NPCA Producer Member Garden State Precast works with MTSU to create a custom precast concrete internship.
By Sara Geer
An ongoing internship can be an excellent recruiting tool for precasters. It can also be a great way to help lighten a company’s workload. However, for employers and the intern to get the most from the experience, it has to include more than just mundane tasks. If not, the result is likely a negative internship experience for the student and little gain for the employer.
Based on Ayaz Ahmed’s experience as an assistant professor at Middle Tennessee State University’s Concrete Industry Management program, students want the opportunity to learn and to be exposed to all functions of a company and industry. For this reason, Ahmed worked with Garden State Precast of Wall Township, N.J., to create a custom precast concrete internship program for the company.
A new internship experience
The foundation of the internship is to bring future employees to Garden State Precast. Ahmed said an internship can create excitement about the industry for the student and after completing school, they may end up being a match as a full-time employee. Ahmed has worked with Kirby O’Malley, president of Garden State Precast, for consulting on other projects, so the two worked together to modify the company’s existing internship to create a fresh new look of the precast concrete industry for local students.
Andrew Cooper, an engineering student at Widener University in Chester, Pa., was selected after an 8-to-10-week interview process to be the first student to go through the new internship in summer 2015. Cooper said the internship was structured to allow him to spend a week or two in all areas of the company and to see how all departments affected each other.
“If there was an issue in one department, I was able to see how that issue carried through every department,” Cooper said. “The schedule helped you to see the company from every aspect.”
He said spending time in the field provided him opportunities to see how the little details are extremely important to the success of a project. He feels working in the quality control and engineering departments will help him plan his future career. The internship also helped the staff at Garden State Precast see Andrew’s skills first-hand.
“It benefits us because first off, if Andrew could stay with us that would be great but also we see where he’s at,” said Mike Vergonia, plant manager. “We hire a lot of people that went to classes, but hands-on experience is really important.”
Communication is key
Garden State Precast has employed interns for several years, but never had an official internship program in place, O’Malley said. The internship helped Cooper learn a key lesson – communication is important to any successful business.
Andrew wrote a weekly synopsis of what he learned, what could be improved and what he expected to learn the next week. This regular update made him feel more like a partner in the company than just an intern. Ahmed said it’s a unique perspective that many internships may not include, because a company may lack the courage to ask, “‘What’s wrong and what can we do better?’ The lesson is, regardless of what industry you are in, you need to learn how to deal with people,” Ahmed said. “You also need to look at things from a different perspective and hopefully find a solution to a new problem or project that isn’t an existing project.”
Ahmed also said an internship is successful when an intern’s activities are regularly managed. Andrew said specific projects he helped work on were installing box culverts in the field and estimating projects in engineering. He was held responsible and accountable by the department supervisor for his work on every project.

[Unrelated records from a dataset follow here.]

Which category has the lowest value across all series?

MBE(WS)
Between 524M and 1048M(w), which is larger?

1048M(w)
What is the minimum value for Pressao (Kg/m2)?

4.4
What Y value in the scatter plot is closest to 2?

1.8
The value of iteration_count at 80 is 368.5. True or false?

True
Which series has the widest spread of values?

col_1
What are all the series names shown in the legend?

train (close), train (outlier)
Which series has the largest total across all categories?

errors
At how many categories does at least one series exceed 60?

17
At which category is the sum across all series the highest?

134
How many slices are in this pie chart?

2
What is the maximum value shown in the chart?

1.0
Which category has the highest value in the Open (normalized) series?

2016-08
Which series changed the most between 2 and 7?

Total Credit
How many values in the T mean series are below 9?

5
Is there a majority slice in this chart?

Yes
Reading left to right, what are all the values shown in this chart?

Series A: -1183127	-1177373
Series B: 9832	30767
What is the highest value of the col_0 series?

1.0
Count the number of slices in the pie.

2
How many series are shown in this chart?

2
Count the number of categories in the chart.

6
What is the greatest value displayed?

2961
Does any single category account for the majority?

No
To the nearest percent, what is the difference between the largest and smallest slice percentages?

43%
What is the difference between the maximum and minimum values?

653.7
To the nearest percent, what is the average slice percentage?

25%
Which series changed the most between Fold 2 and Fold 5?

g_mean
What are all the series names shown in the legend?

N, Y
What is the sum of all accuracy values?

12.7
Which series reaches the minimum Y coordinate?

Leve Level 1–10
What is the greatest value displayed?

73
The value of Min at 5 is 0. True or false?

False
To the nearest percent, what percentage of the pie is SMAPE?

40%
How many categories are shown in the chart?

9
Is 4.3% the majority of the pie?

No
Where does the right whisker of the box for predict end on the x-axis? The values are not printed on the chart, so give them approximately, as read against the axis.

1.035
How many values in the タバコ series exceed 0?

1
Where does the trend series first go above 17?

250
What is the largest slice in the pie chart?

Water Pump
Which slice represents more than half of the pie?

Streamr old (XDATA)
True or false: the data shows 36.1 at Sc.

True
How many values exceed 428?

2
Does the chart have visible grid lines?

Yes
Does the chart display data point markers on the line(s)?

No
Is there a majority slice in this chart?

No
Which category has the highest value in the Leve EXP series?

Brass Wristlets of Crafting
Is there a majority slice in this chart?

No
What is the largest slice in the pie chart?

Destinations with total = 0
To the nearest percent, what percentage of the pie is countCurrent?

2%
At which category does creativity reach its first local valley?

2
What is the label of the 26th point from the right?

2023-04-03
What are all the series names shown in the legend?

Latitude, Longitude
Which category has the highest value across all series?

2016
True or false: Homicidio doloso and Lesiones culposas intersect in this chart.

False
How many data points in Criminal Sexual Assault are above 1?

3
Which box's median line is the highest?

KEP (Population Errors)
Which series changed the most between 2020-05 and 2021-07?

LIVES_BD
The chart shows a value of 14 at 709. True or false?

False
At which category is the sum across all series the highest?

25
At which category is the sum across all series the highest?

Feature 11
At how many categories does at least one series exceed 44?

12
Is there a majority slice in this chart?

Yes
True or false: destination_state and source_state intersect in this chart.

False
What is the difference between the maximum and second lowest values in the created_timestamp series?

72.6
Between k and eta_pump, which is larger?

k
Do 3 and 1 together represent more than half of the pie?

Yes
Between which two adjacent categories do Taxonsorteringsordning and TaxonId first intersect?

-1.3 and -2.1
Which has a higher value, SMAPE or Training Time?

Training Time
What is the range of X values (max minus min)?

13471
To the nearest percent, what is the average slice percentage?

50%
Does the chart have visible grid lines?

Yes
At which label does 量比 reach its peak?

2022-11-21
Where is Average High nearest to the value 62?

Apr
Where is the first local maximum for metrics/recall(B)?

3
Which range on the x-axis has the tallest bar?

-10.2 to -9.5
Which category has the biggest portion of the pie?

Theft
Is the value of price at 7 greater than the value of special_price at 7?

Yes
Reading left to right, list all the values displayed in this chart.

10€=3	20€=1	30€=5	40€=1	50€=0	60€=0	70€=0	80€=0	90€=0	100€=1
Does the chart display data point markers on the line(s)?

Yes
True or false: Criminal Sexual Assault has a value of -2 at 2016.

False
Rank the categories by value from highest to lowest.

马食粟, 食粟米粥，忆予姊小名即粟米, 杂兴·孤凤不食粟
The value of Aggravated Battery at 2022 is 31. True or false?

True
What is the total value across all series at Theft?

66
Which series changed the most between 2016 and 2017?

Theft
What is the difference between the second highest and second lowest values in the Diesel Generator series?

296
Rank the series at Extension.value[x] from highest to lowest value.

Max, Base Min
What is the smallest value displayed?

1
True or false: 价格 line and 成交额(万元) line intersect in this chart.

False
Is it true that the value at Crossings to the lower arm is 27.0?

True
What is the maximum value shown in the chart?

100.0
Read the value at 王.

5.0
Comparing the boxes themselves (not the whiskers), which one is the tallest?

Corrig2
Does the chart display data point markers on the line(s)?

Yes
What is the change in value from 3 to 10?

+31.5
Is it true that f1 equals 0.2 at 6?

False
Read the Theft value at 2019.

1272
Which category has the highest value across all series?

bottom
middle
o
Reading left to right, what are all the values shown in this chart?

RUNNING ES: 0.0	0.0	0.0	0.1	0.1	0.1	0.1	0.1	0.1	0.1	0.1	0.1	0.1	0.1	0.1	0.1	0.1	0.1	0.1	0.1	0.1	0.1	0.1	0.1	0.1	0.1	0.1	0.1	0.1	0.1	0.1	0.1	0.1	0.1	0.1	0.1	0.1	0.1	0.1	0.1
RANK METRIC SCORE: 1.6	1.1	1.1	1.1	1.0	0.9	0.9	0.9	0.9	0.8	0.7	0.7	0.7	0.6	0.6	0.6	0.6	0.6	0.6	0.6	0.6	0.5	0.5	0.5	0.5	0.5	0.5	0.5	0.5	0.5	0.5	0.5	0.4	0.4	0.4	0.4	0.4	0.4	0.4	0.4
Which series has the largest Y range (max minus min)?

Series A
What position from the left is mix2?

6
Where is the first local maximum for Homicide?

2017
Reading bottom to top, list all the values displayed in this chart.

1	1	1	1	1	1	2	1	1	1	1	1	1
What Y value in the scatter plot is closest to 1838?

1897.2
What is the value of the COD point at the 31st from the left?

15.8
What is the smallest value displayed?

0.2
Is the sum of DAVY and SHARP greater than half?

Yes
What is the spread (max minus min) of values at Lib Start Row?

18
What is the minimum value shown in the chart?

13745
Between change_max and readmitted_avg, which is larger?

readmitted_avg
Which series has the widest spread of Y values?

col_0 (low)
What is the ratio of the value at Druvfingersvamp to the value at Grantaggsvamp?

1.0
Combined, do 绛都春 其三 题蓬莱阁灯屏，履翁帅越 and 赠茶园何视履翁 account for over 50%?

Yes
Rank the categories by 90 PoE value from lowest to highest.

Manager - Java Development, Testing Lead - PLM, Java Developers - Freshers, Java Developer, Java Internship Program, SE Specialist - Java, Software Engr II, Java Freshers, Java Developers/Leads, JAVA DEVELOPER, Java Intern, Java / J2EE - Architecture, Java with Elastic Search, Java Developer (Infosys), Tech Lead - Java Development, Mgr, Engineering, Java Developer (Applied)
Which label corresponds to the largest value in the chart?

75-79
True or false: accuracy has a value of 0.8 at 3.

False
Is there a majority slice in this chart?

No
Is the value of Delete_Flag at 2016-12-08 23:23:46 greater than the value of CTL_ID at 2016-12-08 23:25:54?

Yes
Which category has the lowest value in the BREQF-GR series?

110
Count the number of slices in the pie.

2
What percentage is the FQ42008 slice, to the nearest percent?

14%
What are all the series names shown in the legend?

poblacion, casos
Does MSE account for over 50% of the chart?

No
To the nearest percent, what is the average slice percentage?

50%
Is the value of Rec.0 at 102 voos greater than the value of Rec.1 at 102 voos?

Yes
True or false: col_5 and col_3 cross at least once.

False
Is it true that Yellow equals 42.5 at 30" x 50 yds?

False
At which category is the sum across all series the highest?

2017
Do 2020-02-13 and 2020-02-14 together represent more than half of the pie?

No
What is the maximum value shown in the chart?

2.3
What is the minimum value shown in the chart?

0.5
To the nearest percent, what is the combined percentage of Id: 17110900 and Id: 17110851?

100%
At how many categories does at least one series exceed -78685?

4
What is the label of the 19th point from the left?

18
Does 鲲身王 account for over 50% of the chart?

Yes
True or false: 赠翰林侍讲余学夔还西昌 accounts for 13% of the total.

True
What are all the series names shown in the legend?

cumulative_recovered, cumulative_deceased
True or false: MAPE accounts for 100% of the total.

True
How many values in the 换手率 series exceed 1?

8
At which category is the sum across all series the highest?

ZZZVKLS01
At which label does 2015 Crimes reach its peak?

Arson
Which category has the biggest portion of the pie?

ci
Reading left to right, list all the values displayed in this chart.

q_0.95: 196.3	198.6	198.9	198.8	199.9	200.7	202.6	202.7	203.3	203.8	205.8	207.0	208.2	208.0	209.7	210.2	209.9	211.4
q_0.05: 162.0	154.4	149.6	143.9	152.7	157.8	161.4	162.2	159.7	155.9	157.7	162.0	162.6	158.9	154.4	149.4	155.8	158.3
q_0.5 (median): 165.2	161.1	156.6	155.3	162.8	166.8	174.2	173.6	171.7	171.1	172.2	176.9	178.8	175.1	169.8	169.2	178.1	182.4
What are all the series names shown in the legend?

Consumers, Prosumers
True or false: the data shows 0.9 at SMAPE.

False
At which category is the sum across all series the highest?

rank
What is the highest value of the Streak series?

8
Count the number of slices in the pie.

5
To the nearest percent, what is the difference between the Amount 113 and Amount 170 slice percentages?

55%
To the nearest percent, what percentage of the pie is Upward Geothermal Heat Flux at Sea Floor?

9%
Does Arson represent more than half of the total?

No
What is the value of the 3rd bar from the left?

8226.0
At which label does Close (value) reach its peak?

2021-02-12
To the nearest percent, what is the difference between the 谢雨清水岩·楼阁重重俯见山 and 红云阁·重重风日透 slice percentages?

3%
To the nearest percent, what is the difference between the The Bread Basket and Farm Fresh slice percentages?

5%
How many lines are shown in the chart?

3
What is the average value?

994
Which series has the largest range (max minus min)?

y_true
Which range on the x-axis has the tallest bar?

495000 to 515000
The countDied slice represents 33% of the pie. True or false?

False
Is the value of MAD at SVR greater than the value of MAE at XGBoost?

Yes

“This is something that needs to be included in every internship because until you are truly immersed in something, you don’t truly learn,” Ahmed said.
Nationally accepted
O’Malley said the most important item to take away from having an internship is that the student learns what precast concrete is and the advantages it has from a manufacturer’s standpoint.
“That’s the type of information we want disseminated to those outside the industry, that we make a product that is controllable,” O’Malley said. “My hope is this is the direction our industry will decide to take in the future.”
According to Marti Harrell, executive director of NPCA Foundation,
the Precast/Prestressed Concrete Institute Foundation is working with
NPCAF to create an internship program template for the precast and prestressed concrete industry. More information will be available at The Precast Show 2016.
Sara Geer is NPCA’s internal communication and web manager, and is managing editor of Precast Inc.